To do:
Copy each line of the following material that has the string "order".

Records for the exercise:
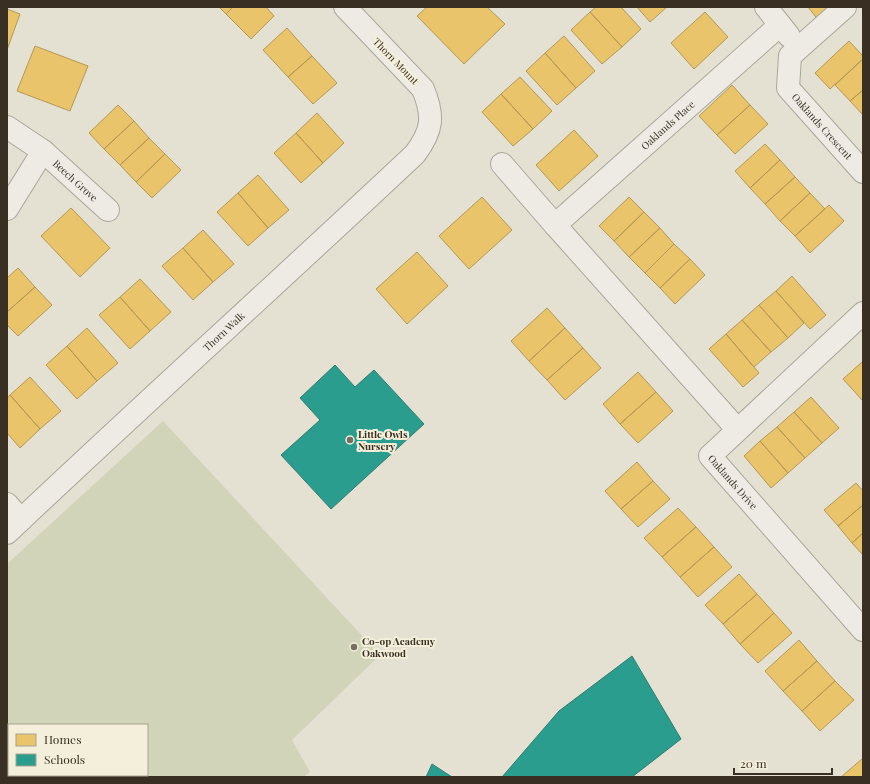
<svg xmlns="http://www.w3.org/2000/svg" width="870" height="784" viewBox="0 0 870 784" font-family="'Playfair Display',serif">
	<rect width="100%" height="100%" fill="#e4e1d3"/>
	<path fill="#d1d4b8" fill-rule="evenodd" d="M163,421L380,655L292,740L310,772L304,777H7V564ZM9,725H147V775H9Z"/>
	<path fill="#e9c46a" stroke="#b49855" d="M219,7H233L226,14Z
		M233,7H266L274,16L251,39L226,14Z
		M427,7H487L505,24L464,64L417,16Z
		M596,7H621L641,29L622,47L590,12Z
		M637,7H667L650,22Z
		M808,7H835L819,21Z
		M7,9L20,14L7,50Z
		M590,12L622,47L602,64L571,30Z
		M705,12L728,37L694,69L671,43Z
		M287,28L312,56L288,77L263,50Z
		M564,36L595,71L576,88L545,53Z
		M849,41L863,56V59L830,89L815,73Z
		M35,46L88,66L70,111L17,91Z
		M545,53L576,88L557,105L526,71Z
		M312,56L337,83L313,104L288,77Z
		M863,59V90L850,101L835,85Z
		M520,77L552,111L533,129L501,94Z
		M732,85L750,105L717,135L699,116Z
		M863,90V115L850,101Z
		M501,94L533,129L513,146L482,112Z
		M118,105L134,121L104,149L89,133Z
		M750,105L768,124L735,154L717,135Z
		M317,113L344,143L323,163L296,133Z
		M134,121L149,138L120,165L104,149Z
		M574,130L598,156L559,191L536,165Z
		M296,133L323,163L301,183L274,153Z
		M149,138L165,154L136,182L120,165Z
		M765,144L780,160L750,188L735,171Z
		M165,154L181,170L152,198L136,182Z
		M780,160L795,177L765,204L750,188Z
		M258,175L289,210L268,228L238,193Z
		M795,177L810,193L780,221L765,204Z
		M238,193L268,228L248,246L217,212Z
		M810,193L825,209L795,236L780,221Z
		M482,197L512,230L469,269L439,236Z
		M629,197L644,212L614,241L599,226Z
		M829,205L844,221L810,253L795,236Z
		M71,208L110,248L80,277L41,236Z
		M644,212L660,228L629,257L614,241Z
		M660,228L674,244L645,273L629,257Z
		M203,230L234,264L213,282L183,248Z
		M674,244L690,259L660,288L645,273Z
		M183,248L213,282L193,300L162,266Z
		M417,252L448,286L407,324L376,289Z
		M690,259L705,275L675,304L660,288Z
		M18,268L35,287L7,312V278Z
		M792,276L826,315L810,329L776,291Z
		M140,279L171,312L150,331L120,297Z
		M35,287L52,305L18,336L7,325V312Z
		M776,291L804,323L788,338L759,305Z
		M120,297L150,331L130,349L99,315Z
		M759,305L788,338L771,352L742,320Z
		M547,308L565,328L529,361L511,341Z
		M742,320L771,352L754,367L726,334Z
		M87,328L118,363L97,381L67,346Z
		M565,328L583,348L547,380L529,361Z
		M726,334L759,373L743,387L709,349Z
		M67,346L97,381L77,399L46,365Z
		M583,348L601,368L565,400L547,380Z
		M862,362L863,364V401L843,379Z
		M638,372L656,392L620,424L603,404Z
		M30,377L61,411L40,429L10,395Z
		M656,392L673,411L638,443L620,424Z
		M10,395L40,429L20,448L7,433V398Z
		M811,397L839,428L822,443L794,412Z
		M794,412L822,443L805,458L777,427Z
		M777,427L805,458L788,473L760,441Z
		M760,441L788,473L771,488L744,456Z
		M637,462L653,481L621,509L605,491Z
		M653,481L670,499L638,527L621,509Z
		M856,483L863,491V505L838,526L824,510Z
		M863,505V533L852,543L838,526Z
		M678,508L696,527L662,557L644,538Z
		M696,527L714,547L680,577L662,557Z
		M863,533V555L852,543Z
		M714,547L732,567L698,597L680,577Z
		M739,574L757,594L723,624L705,605Z
		M757,594L774,613L740,644L723,624Z
		M774,613L792,633L758,663L740,644Z
		M799,640L817,661L783,691L765,671Z
		M817,661L835,681L802,711L783,691Z
		M835,681L854,700L820,731L802,711Z
		M863,758V777H841Z"/>
	<path fill="#2a9d8f" stroke="#2e7c6f" d="M335,365L355,387L374,370L424,424L331,509L281,455L320,420L300,398Z
		M632,656L681,739L632,777H502L559,711Z
		M432,764L452,777H426Z"/>
	<g fill="none" stroke-linecap="round" stroke-linejoin="round">
		<defs>
			<g id="minor">
				<path d="M766,7L789,36"/>
				<path id="s1" d="M845,7L790,56L788,88L863,172"/>
				<path id="s2" d="M7,127L43,151L108,210"/>
				<path d="M502,164L555,225"/>
				<path d="M7,209L43,151"/>
				<path id="s3" d="M863,313L710,456L863,630"/>
				<path id="s4" d="M737,429L555,225L780,25"/>
				<path d="M7,504L21,520"/>
				<path id="s5" d="M7,533C142,405 280,281 415,154C433,130 434,116 423,89L345,7"/>
			</g>
		</defs>
		<use href="#minor" stroke="#aaa69b" stroke-width="24"/>
		<use href="#minor" stroke="#edebe4" stroke-width="22"/>
	</g>
	<g fill="#756e61" stroke="#f3efdb" stroke-width="1.5">
		<circle cx="350" cy="440" r="4"/>
		<circle cx="354" cy="647" r="4"/>
	</g>
	<g text-anchor="middle" dominant-baseline="central" stroke-width="4" stroke-linejoin="round" paint-order="stroke">
		<g font-size="10" fill="#393023" stroke="#f3efdb">
			<text transform="translate(396 61) rotate(46)">Thorn Mount</text>
			<text stroke="none"><textPath href="#s4" startOffset="424">Oaklands Place</textPath></text>
			<text stroke="none"><textPath href="#s1" startOffset="157">Oaklands Crescent</textPath></text>
			<text stroke="none"><textPath href="#s2" startOffset="87">Beech Grove</textPath></text>
			<text stroke="none"><textPath href="#s5" startOffset="296">Thorn Walk</textPath></text>
			<text stroke="none"><textPath href="#s3" startOffset="244">Oaklands Drive</textPath></text>
		</g>
		<g font-size="10" font-weight="bold" fill="#393023" stroke="#f3efdb" text-anchor="start">
			<text x="358" y="434">Little Owls<tspan x="358" dy="12">Nursery</tspan></text>
			<text x="362" y="641">Co-op Academy<tspan x="362" dy="12">Oakwood</tspan></text>
		</g>
	</g>
	<rect width="870" height="784" fill="none" stroke="#393023" stroke-width="16"/>
	<rect x="8" y="724" width="140" height="52" fill="#f3efdb" stroke="#a9a391"/>
	<rect x="16" y="734" width="20" height="12" fill="#e9c46a" stroke="#a9a391"/>
	<text x="44" y="744" font-size="12" fill="#393023">Homes</text>
	<rect x="16" y="754" width="20" height="12" fill="#2a9d8f" stroke="#a9a391"/>
	<text x="44" y="764" font-size="12" fill="#393023">Schools</text>
	<path d="M734 768v6h98v-6" fill="none" stroke="#393023" stroke-width="2"/>
	<text x="740" y="768" font-size="12" fill="#393023" stroke="#f3efdb" stroke-width="3" paint-order="stroke">20 m</text>
</svg>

Answer below:
	<g text-anchor="middle" dominant-baseline="central" stroke-width="4" stroke-linejoin="round" paint-order="stroke">
	<text x="740" y="768" font-size="12" fill="#393023" stroke="#f3efdb" stroke-width="3" paint-order="stroke">20 m</text>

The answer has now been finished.